On an amusing note, you could argue that the logical sequel to Buffalo Springfield Again is Pink Floyd's Dark Side Of The Moon — picking up exactly where the former left off. But apart from the odd link between the coda of ʽBroken Arrowʼ and the beginning of ʽSpeak To Meʼ, there would be little to further that analogy: Again has no concept, no big masterplan, and is really just an exercise in survival of three differently attuned songwriters in the newly discovered limitless waters of the post-Sgt. Pepper era. An inconsistent mix of pretty secure mediocrity with flawed, insecure greatness, it deserves its thumbs up a-plenty, but you can already see here who's aiming for the buffalo and who's pining for Springfield.

4 comments:

  1. That cover is such a hodge-podge. Like a primary school art project. What, are the Buffalo Springfield supposed to be the gods overlooking the mountain? Does that make Stills Jupiter and Young Uranus?

    ReplyDelete
  2. This record is a masterpiece. It's been one of my absolute favs since I was 17. "Expecting to Fly" is the most beautiful song Young ever wrote, and "Broken Arrow" almost manages to top that beauty while simultaneously injecting a dizzying dose of strangeness in the process. Essential listening.

    ReplyDelete
  3. Yes, what they lost in band cohesion they gained in song quality. I agree that “Good Time Boy” is the weakest track. Letting Dewey play Ringo to Neil-Stephen-Richie’s John-Paul-George was not a good idea. “Sad Memory” should have been titled “No Memory. I can never remember it after it plays. I actually heard Yes’s cover of “Everydays” before I heard the original. I thought it was boring because their performance was boring. It’s actually boring because the original started out boring.

    The rest is great, though. “A Child's Claim to Fame” is simply charming. “Expecting to Fly” is absolutely gorgeous. “Broken Arrow” actually worked when Neil would later perform it live on only an acoustic guitar, but the 1967 production tricks take it to another level.

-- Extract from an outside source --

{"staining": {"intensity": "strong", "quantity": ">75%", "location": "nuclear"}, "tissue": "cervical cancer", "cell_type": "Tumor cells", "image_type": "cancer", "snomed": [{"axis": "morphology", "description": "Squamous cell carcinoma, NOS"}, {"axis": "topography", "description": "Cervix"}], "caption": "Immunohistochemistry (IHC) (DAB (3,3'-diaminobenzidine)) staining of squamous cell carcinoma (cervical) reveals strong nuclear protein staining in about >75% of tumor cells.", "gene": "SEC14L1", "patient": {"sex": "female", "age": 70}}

The rest of the songs are much more intense than anything on the first album. “Rock and Roll Woman” introduces, among other things, the Hammond organ that would become an underrated element of some of his CSN and early solo work. (Their touring mates The Beach Boys would briefly add the song to their live sets, with Carl Wilson singing the lead vocals). The contrast between Richie’s lead vocal on the verses and Steve’s on the chorus of “Hung Upside Down” adds to the song’s tension. Neil would never improve on the original “Mr. Soul” live. He’d later slow down the tempo too much. The fast pace is needed to put across the track’s anger and confusion.
    So, I guess I’d rate this one higher than the first. If the last one was their “Rubber Soul”, then this is their “Revolver”.